● DOCUMENT PASSAGE:
##########

Search code examples
bashawkgrepduplicatescompare

Remove only exact number of repeat matches between two files


I want to get the remaining difference between two files that have redundant entries.

File1.txt:

Data1
Data1
Data2
Data2
Data3
Data3
Data3
Data3
Data4
Data5
Data6
Data6

and

File2.txt:

Data1
Data2
Data2
Data3
Data3
Data4
Data5
Data6

Finalfile.txt:

Data1
Data3
Data3
Data6

In other words: if an entry shows up n times in file 1 and m times in file 2 then, the final file should contain the n-m entries. Ie: See there are four entries of Data3 in File1.txt and only two entries in File2.txt, therefore the Finalfile.txt has 2 occurances of Data3.

##########

● ACTIVITY LIST:
**1)** Answer these questions from the duplicate-removal question:
(a) How many times does Data3 appear in File1.txt?
(b) How many times does Data6 appear in File2.txt?
(c) If an entry shows up n times in file 1 and m times in file 2, how many of that entry should the final file contain?
**2)** Extend the duplicate-removal question with a few more lines, starting right after its last sentence.
The data items are not needed for anything here.

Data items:
##########

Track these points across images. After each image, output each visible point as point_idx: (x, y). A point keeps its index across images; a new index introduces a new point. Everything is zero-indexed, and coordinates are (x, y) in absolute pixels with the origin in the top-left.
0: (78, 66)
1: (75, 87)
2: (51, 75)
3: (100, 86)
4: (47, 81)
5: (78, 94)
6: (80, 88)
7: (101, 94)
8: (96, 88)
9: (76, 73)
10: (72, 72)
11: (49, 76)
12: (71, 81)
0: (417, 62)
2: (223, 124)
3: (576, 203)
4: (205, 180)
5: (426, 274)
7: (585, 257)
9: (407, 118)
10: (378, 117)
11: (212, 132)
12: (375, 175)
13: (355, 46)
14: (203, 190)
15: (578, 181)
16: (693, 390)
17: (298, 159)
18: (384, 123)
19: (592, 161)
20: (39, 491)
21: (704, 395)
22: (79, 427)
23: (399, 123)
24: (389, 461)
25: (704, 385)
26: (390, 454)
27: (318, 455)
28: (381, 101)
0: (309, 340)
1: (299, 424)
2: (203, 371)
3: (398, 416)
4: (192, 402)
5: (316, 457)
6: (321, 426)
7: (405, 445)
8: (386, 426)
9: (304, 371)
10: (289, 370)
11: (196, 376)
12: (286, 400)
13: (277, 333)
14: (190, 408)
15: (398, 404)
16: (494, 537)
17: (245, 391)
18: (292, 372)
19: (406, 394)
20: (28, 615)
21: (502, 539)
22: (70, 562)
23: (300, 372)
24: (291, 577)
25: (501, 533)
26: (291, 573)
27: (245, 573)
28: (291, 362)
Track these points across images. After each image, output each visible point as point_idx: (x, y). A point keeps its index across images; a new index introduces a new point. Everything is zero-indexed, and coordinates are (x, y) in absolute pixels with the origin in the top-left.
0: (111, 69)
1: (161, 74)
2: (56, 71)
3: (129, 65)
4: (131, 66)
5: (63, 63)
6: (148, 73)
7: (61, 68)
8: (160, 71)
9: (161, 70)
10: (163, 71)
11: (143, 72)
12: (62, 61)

##########

● ANSWERS PER TASK:
**1)**
(a) Four times.
(b) Once.
(c) n-m entries.

**2)**
I've tried:

grep -v -f File1.txt File2.txt > Finalfile.txt

but it give the absolute differences.


Solution

  • You may use this 2 pass awk solution:

    awk '
    NR == FNR {
       ++fq[$1]
       next
    }
    {
       --fq[$1]
    }
    END {
       for (s in fq)
          for (i = 1; i <= fq[s]; ++i)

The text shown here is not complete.